Copy out each line below in which the string "heating" appears.

═════ Record set ═════

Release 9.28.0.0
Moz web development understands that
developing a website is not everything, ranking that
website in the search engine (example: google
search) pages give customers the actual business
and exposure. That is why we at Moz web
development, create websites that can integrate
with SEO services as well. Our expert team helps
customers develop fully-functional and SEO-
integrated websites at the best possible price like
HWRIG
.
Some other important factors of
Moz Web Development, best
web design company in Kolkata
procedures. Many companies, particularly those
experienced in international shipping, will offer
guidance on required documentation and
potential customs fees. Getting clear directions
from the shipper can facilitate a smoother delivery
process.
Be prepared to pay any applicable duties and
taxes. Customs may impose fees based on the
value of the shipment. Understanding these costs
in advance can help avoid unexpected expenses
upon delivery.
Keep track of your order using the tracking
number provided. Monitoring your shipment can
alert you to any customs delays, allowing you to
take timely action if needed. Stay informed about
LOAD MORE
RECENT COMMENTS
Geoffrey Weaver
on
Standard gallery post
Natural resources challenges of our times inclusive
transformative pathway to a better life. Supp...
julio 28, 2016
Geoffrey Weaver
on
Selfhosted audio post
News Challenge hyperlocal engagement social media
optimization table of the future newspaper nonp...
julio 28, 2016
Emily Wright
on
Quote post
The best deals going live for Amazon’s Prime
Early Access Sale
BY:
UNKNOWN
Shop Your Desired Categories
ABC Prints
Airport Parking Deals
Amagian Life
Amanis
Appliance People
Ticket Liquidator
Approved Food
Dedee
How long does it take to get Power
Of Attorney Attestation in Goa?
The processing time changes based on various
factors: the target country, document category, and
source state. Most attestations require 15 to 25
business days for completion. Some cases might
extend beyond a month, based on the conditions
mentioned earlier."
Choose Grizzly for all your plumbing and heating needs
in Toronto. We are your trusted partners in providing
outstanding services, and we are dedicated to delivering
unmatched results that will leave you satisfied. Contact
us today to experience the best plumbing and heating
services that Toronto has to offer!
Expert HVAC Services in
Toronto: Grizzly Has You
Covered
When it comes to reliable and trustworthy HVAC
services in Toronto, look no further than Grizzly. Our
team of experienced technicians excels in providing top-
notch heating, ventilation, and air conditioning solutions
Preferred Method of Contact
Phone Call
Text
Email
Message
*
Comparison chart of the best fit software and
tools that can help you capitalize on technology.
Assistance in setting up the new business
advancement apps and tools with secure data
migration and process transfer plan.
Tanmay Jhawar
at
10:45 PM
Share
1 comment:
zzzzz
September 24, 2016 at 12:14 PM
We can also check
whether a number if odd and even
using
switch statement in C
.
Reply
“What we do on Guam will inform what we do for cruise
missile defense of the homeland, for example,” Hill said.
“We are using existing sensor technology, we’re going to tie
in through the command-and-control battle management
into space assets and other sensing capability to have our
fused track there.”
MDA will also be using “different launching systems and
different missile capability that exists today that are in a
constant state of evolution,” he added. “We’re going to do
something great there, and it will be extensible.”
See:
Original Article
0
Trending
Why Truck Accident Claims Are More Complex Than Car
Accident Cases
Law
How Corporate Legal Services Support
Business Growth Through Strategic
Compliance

═════

* **Written response**
Choose Grizzly for all your plumbing and heating needs
us today to experience the best plumbing and heating
notch heating, ventilation, and air conditioning solutions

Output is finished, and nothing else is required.